(Task directions)
Collect every line in the data below that contains the word "dirección". Case matters, so include only lines where the capitalization matches.
----- Supplied material
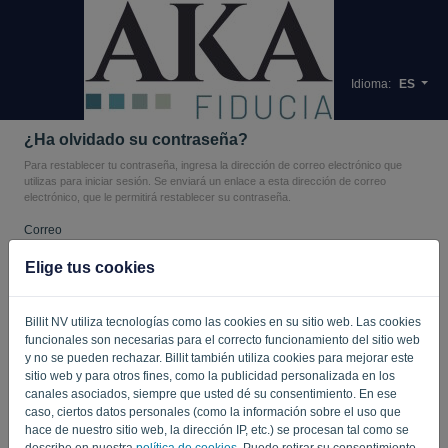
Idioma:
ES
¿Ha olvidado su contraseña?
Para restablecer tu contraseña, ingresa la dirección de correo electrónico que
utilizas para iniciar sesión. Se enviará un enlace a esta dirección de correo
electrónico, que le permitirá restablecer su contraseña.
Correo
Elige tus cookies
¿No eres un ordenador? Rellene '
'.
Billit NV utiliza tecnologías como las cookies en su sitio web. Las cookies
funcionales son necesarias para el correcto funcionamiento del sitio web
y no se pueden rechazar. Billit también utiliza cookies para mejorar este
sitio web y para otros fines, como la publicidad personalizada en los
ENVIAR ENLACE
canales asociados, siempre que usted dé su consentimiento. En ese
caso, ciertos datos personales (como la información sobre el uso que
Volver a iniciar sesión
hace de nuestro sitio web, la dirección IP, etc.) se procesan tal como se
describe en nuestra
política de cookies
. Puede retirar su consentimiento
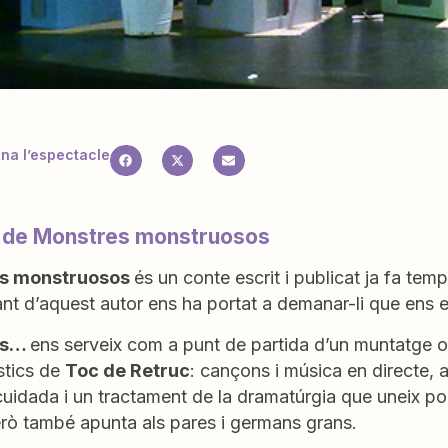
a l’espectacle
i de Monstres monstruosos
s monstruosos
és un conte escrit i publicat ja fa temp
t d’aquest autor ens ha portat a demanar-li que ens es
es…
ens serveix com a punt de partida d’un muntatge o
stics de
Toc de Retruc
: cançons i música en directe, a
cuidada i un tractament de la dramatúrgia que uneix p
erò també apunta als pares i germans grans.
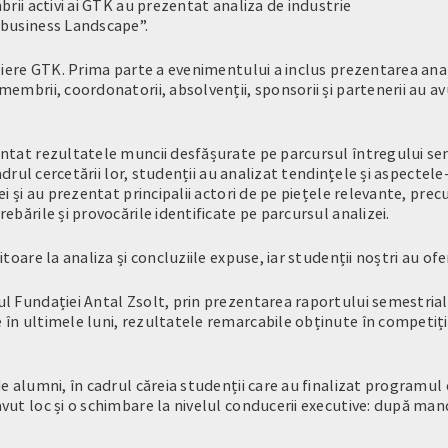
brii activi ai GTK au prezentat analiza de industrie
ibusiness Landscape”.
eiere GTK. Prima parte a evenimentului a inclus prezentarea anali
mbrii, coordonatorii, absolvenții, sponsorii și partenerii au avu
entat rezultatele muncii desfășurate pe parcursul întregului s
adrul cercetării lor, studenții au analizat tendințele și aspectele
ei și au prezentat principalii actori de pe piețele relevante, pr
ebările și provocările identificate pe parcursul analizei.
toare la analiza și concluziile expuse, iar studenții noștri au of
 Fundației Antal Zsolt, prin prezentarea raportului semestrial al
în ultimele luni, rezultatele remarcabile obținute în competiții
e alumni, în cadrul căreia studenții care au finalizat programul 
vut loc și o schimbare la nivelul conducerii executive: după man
----------
----- Supplied material
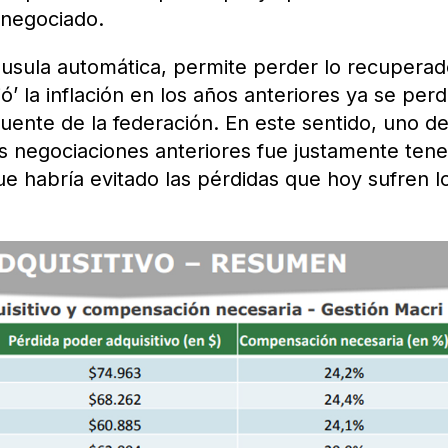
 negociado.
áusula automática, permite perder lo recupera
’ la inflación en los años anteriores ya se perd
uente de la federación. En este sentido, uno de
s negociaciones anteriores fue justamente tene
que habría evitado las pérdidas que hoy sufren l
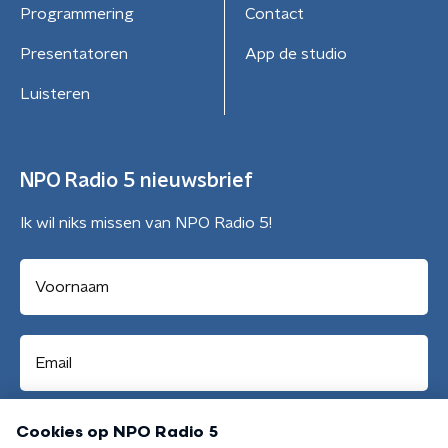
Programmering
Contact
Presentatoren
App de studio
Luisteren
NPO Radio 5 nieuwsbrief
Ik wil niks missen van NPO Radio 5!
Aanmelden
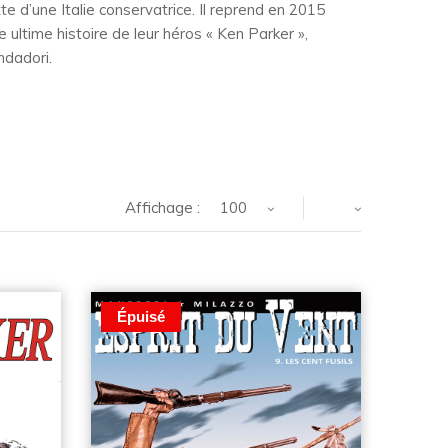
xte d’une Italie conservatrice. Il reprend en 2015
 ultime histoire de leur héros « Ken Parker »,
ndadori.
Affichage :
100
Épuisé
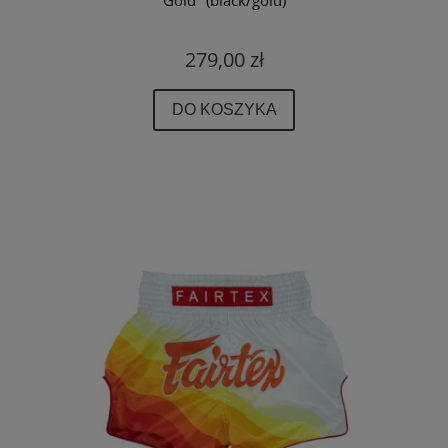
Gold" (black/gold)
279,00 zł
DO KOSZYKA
----------
----- Supplied material
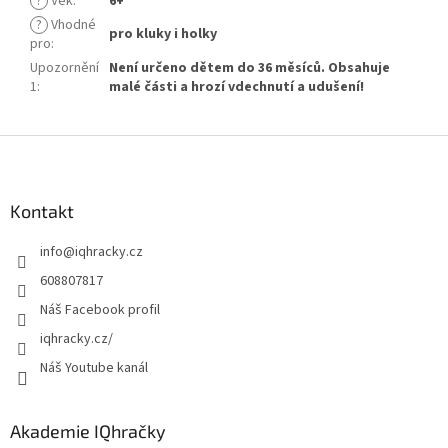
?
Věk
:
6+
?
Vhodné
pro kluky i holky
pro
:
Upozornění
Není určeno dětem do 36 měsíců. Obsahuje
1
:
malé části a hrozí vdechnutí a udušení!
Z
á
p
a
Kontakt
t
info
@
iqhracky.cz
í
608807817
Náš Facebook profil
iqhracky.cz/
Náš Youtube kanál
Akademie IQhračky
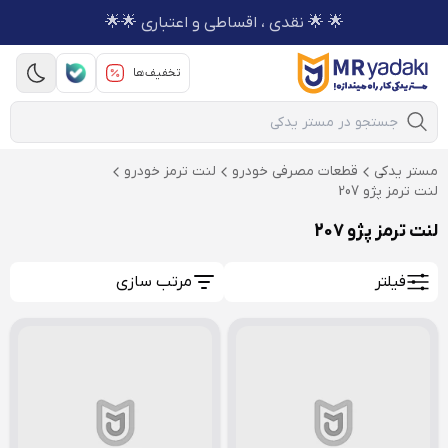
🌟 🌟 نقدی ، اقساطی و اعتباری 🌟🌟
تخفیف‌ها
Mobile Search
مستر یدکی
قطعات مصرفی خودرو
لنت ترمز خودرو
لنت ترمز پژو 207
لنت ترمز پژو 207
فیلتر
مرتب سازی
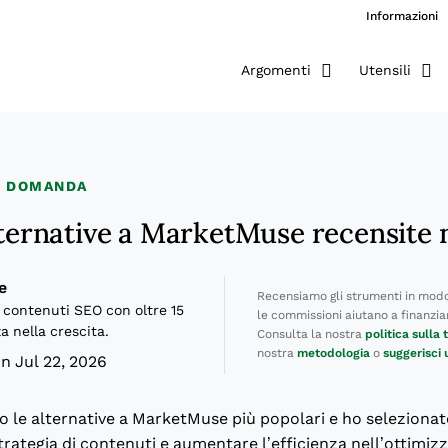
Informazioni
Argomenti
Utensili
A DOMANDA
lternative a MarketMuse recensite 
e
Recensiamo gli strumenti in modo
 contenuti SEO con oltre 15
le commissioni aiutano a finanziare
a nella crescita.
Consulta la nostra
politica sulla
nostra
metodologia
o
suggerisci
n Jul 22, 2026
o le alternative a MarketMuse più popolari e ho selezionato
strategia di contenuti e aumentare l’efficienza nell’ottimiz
----------
(Response to the exercise)
Para restablecer tu contraseña, ingresa la dirección de correo electrónico que
utilizas para iniciar sesión. Se enviará un enlace a esta dirección de correo
hace de nuestro sitio web, la dirección IP, etc.) se procesan tal como se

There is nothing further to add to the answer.